One prior art approach compensates for the differential delay between the frequency synthesizers by adding equivalent delays in the output signal path. FIG. 1 illustrates a block diagram of a prior art implementation of the delay-compensation method of frequency synthesizer synchronization. Two independent digital frequency synthesizers, driven by separate local oscillators and tuning inputs, are both made to track the same external reference frequency. To prevent reference rearrangement from causing output phase hits, the frequency synthesizer outputs are compared in phase, producing an error signal which is amplified and integrated by some transfer function A, and then applied to the control input of the variable delay which follows the frequency synthesizer chosen to be the slave.
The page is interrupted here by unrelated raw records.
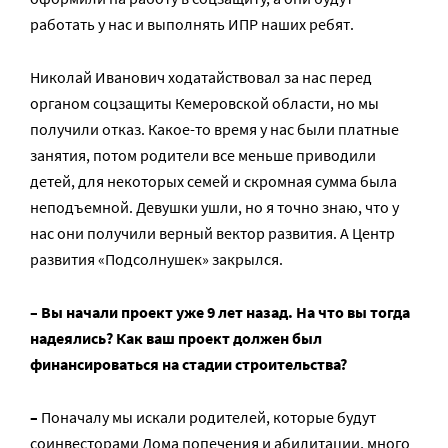
работать у нас и выполнять ИПР наших ребят.
Николай Иванович ходатайствовал за нас перед
органом соцзащиты Кемеровской области, но мы
получили отказ. Какое-то время у нас были платные
занятия, потом родители все меньше приводили
детей, для некоторых семей и скромная сумма была
неподъемной. Девушки ушли, но я точно знаю, что у
нас они получили верный вектор развития. А Центр
развития «Подсолнушек» закрылся.
– Вы начали проект уже 9 лет назад. На что вы тогда
надеялись? Как ваш проект должен был
финансироваться на стадии строительства?
–
Поначалу мы искали родителей, которые будут
соинвесторами Дома попечения и абилитации, много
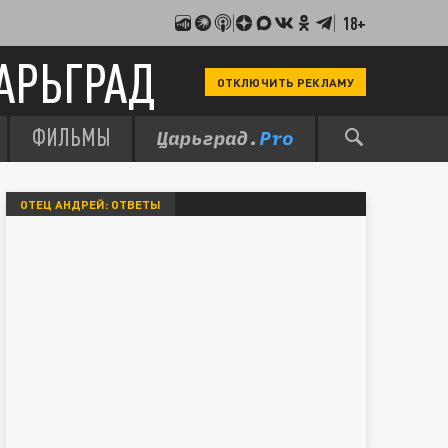
18+
АРЬГРАД
ОТКЛЮЧИТЬ РЕКЛАМУ
ФИЛЬМЫ
ОТЕЦ АНДРЕЙ: ОТВЕТЫ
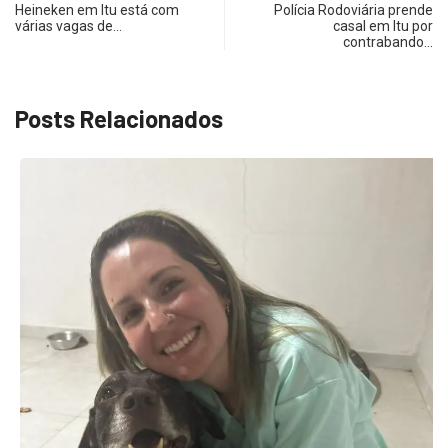
Heineken em Itu está com
Polícia Rodoviária prende
várias vagas de…
casal em Itu por
contrabando…
Posts Relacionados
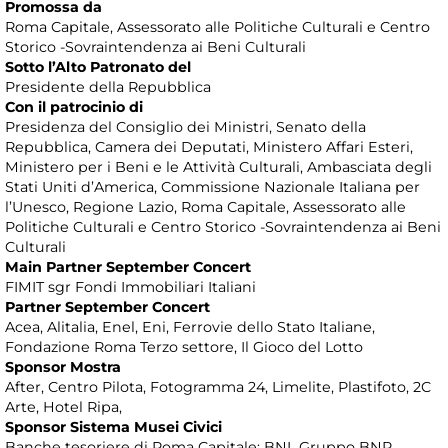
Promossa da
Roma Capitale, Assessorato alle Politiche Culturali e Centro
Storico -Sovraintendenza ai Beni Culturali
Sotto l’Alto Patronato del
Presidente della Repubblica
Con il patrocinio di
Presidenza del Consiglio dei Ministri, Senato della
Repubblica, Camera dei Deputati, Ministero Affari Esteri,
Ministero per i Beni e le Attività Culturali, Ambasciata degli
Stati Uniti d’America, Commissione Nazionale Italiana per
l’Unesco, Regione Lazio, Roma Capitale, Assessorato alle
Politiche Culturali e Centro Storico -Sovraintendenza ai Beni
Culturali
Main Partner September Concert
FIMIT sgr Fondi Immobiliari Italiani
Partner September Concert
Acea, Alitalia, Enel, Eni, Ferrovie dello Stato Italiane,
Fondazione Roma Terzo settore, Il Gioco del Lotto
Sponsor Mostra
After, Centro Pilota, Fotogramma 24, Limelite, Plastifoto, 2C
Arte, Hotel Ripa,
Sponsor Sistema Musei Civici
Banche tesoriere di Roma Capitale: BNL Gruppo BNP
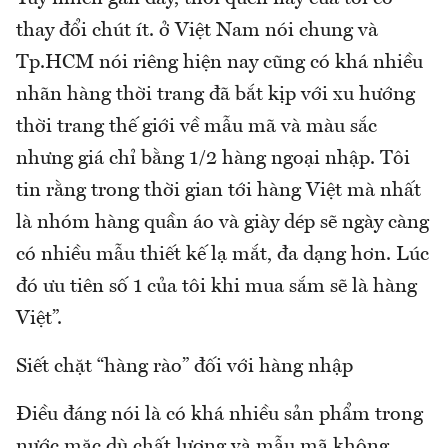
thay đổi chút ít. ở Việt Nam nói chung và
Tp.HCM nói riêng hiện nay cũng có khá nhiều
nhãn hàng thời trang đã bắt kịp với xu hướng
thời trang thế giới về mẫu mã và màu sắc
nhưng giá chỉ bằng 1/2 hàng ngoại nhập. Tôi
tin rằng trong thời gian tới hàng Việt mà nhất
là nhóm hàng quần áo và giày dép sẽ ngày càng
có nhiều mẫu thiết kế lạ mắt, đa dạng hơn. Lúc
đó ưu tiên số 1 của tôi khi mua sắm sẽ là hàng
Việt”.
Siết chặt “hàng rào” đối với hàng nhập
Điều đáng nói là có khá nhiều sản phẩm trong
nước mặc dù chất lượng và mẫu mã không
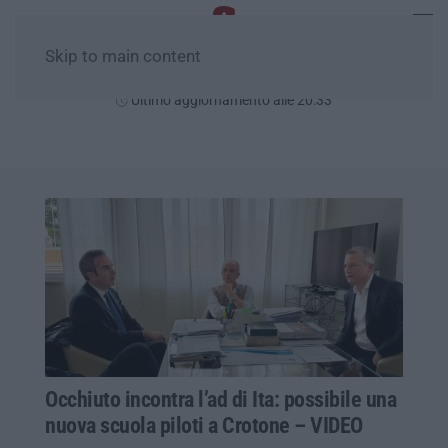
Skip to main content
Venerdì, 07 Agosto
Ultimo aggiornamento alle 20:33
Occhiuto incontra l’ad di Ita: possibile una
nuova scuola piloti a Crotone – VIDEO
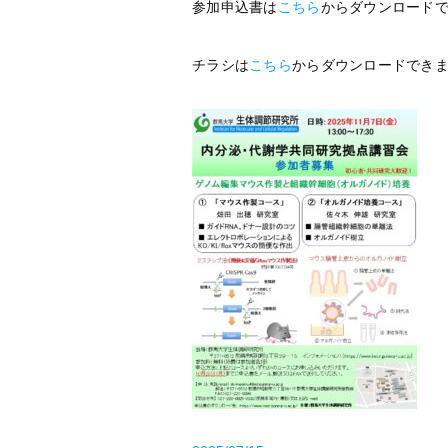
参加申込書は
こちら
からダウンロード
チラシは
こちら
からダウンロードでき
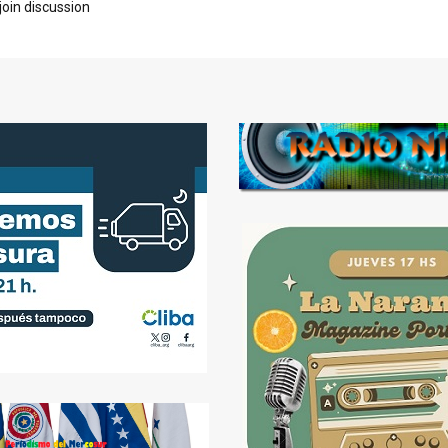
join discussion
In practice, the variable delays may need to be of relatively complex design to permit unlimited range of compensation over time. Furthermore, during a slave-to-master transition in a clock rearrangement, the value of the delay applied to the slave frequency synthesizer must be latched and held.
In another prior art approach, the output of the selected frequency synthesizer is used as the tracking reference for the backup frequency synthesizer, using the normal tracking hardware and firmware. However, it requires two alterations to the tracking algorithm in order to be useful: phase alignment to the reference is required, and the tracking bandwidth must be greatly increased in order to maintain phase lock in the presence of output wander.
It would be desirable to have a phase-locked digital frequency synthesizer that did not require integration in the feedback path or explicit storage of delay compensation. It would be further beneficial if the frequency synthesizers had a high bandwidth of synchronization feedback loop without firmware intervention.